◆ Problem statement ◆
State how many lines in the material below contain the string "skCircle". Reply with the number alone.

Extracted data entries:
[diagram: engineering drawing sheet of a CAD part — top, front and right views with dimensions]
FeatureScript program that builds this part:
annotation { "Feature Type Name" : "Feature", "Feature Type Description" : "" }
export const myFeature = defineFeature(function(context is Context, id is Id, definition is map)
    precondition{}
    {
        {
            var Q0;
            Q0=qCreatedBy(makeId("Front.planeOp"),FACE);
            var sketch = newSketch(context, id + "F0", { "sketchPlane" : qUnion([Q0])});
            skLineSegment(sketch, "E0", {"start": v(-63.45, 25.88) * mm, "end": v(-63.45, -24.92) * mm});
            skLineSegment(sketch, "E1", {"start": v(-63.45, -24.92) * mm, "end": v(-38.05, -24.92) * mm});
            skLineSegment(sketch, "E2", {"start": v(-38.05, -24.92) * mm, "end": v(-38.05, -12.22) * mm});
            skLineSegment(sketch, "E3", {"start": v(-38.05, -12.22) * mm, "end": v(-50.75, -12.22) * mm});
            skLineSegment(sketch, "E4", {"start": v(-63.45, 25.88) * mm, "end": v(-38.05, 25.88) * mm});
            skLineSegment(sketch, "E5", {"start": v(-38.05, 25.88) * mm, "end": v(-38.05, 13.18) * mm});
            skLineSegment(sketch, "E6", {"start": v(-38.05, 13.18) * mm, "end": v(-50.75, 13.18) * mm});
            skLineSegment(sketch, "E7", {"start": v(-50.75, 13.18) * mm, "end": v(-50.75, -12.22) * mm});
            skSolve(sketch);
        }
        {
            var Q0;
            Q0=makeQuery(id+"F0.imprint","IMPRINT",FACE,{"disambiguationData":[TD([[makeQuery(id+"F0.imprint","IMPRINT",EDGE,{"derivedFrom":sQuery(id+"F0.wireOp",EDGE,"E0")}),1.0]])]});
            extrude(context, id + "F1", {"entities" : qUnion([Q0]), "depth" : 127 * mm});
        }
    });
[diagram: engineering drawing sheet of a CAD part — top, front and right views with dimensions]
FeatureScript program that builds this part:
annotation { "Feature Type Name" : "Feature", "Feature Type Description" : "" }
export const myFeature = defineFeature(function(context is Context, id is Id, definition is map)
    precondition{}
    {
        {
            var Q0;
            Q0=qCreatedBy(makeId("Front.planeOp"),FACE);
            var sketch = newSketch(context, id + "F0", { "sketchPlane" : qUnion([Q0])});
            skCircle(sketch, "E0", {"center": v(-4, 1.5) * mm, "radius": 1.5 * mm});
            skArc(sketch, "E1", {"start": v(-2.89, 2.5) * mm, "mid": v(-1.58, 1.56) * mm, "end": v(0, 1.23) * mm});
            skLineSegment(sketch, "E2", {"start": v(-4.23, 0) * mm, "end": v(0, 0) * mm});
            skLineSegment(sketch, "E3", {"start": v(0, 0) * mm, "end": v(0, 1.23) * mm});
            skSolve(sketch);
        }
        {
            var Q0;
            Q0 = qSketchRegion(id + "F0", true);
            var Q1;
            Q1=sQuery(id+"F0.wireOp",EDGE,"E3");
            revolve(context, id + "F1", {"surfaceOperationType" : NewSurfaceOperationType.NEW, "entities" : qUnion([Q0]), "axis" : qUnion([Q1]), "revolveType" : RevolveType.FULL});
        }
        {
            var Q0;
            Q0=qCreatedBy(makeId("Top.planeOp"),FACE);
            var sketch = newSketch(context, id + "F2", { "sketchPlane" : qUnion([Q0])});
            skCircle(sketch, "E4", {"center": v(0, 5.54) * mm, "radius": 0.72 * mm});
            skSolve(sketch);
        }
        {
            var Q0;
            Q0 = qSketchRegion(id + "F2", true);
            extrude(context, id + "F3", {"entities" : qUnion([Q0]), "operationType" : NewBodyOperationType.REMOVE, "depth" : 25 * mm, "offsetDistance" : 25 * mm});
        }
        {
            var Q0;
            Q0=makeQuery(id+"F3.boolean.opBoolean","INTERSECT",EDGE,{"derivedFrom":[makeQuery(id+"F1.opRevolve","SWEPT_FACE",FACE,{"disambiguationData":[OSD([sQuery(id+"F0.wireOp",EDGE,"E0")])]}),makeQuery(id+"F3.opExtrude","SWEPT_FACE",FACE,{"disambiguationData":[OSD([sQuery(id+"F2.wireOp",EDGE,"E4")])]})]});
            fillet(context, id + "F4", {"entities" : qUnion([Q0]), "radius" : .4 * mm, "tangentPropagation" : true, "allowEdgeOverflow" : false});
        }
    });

◆ Task response ◆
2